Bibi King pisze:Shedao Shai pisze:I zabawne mamy tu zestawienie: Rebis nie wyda więcej Heinleina, bo za słabo im się sprzedał, AM nie przepada za Heinleinem ale wydaje, bo im dobrze schodzi
Rebis w porównaniu z MAGiem to gigant, może być przyzwyczajony do innych nakładów/zysków itd. Wtedy nawet ta sama/zbliżona/porównywalna sprzedaż dla MAGa będzie super, a dla Rebisu zdyskwalifikuje autora. Tak tylko zgaduję. Oczywiście Rebis jako gigant może znacznie więcej wziąć na klatę i nie upaść, ale może też być przywiązany do idei indywidualnej opłacalności każdego tytułu z osobna. AM to pasjonat.
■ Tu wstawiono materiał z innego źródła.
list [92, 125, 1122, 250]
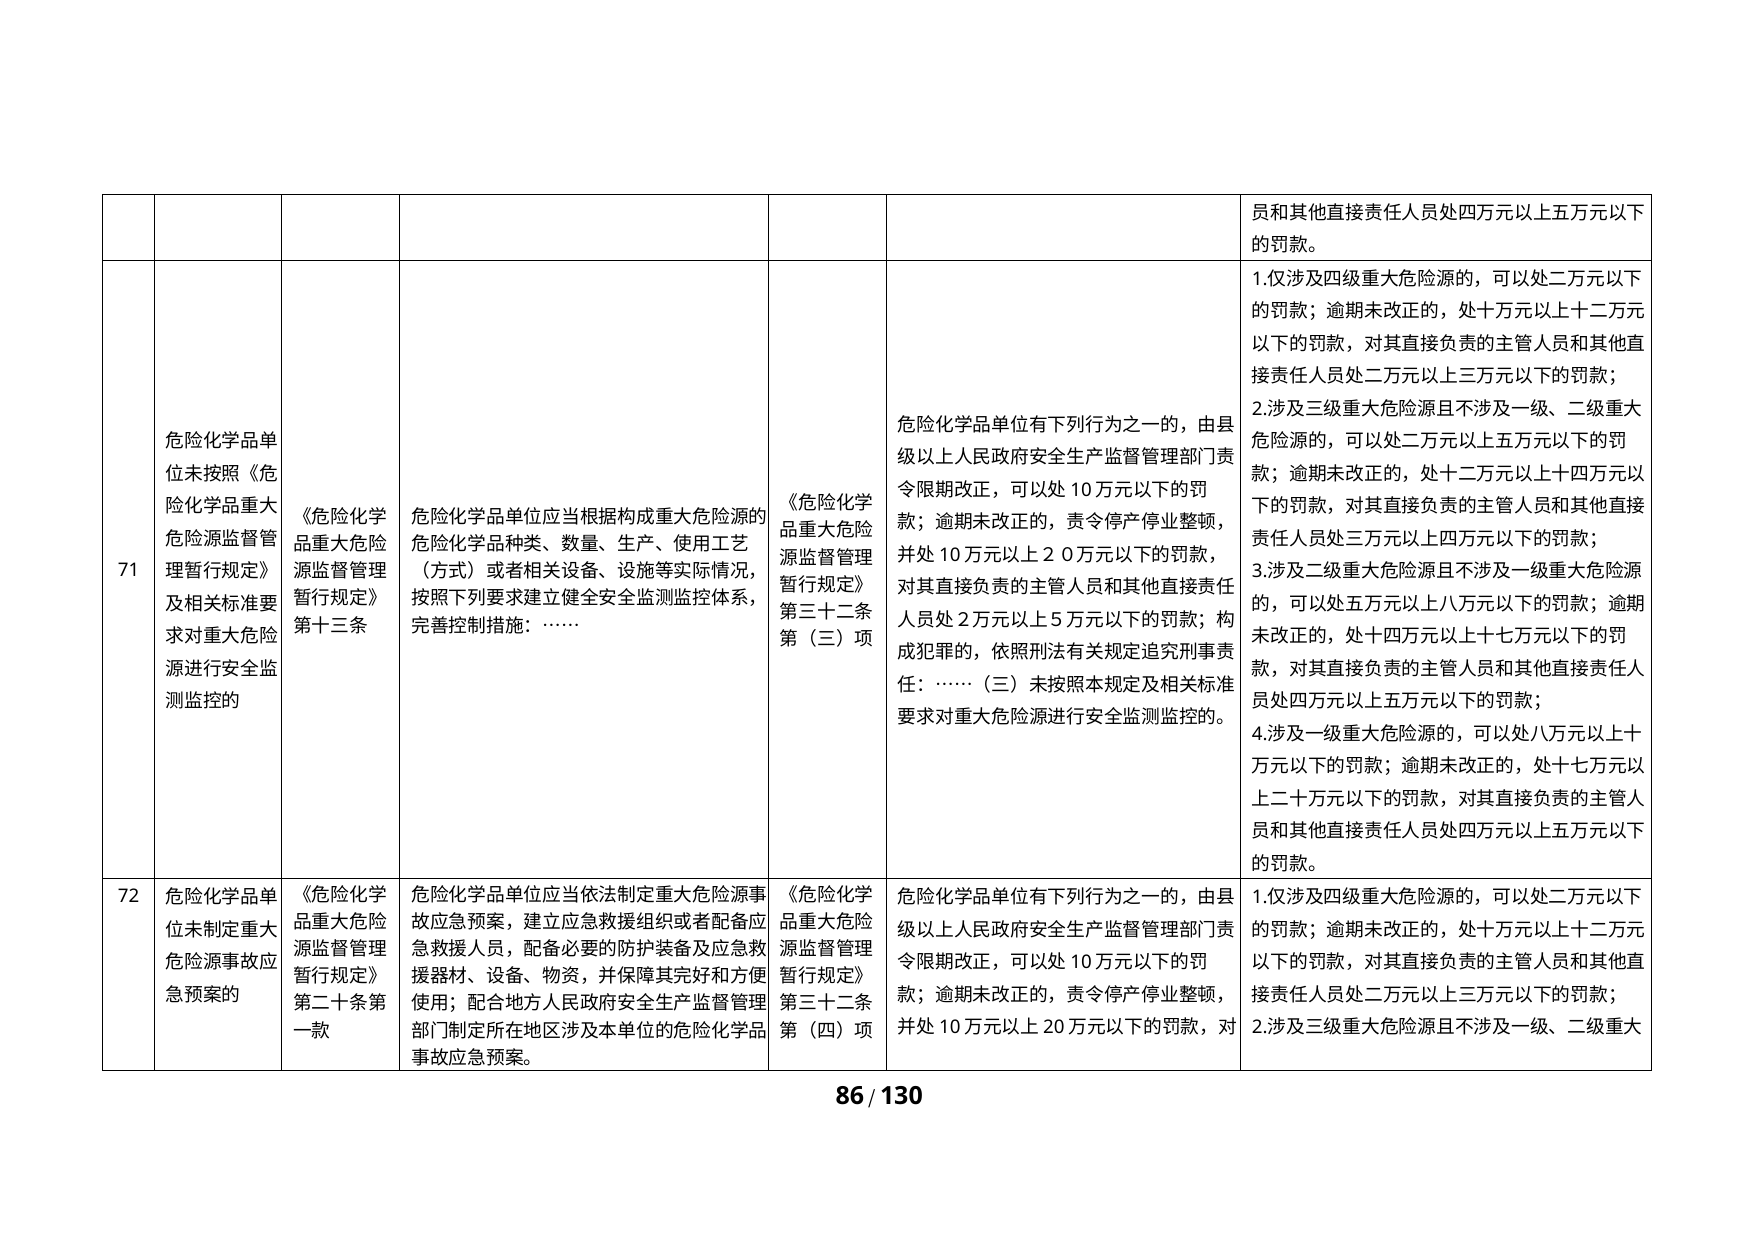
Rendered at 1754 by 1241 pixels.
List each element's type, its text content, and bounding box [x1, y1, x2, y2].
Dla Rebisu fantastyka to co najwyżej zwykły kawałek biznesu.
Oj... nie doceniasz nas. Kilka lat temu, kiedy były dostępne jakieś wiarygodne dane, mieliśmy o połowę niższe przychody, przy czterokrotnie niższej liczbie tytułów. Nie chodzi o przyzwyczajenie. Po prostu jak każde normalne wydawnictwo Rebis stara się nie dotować książek.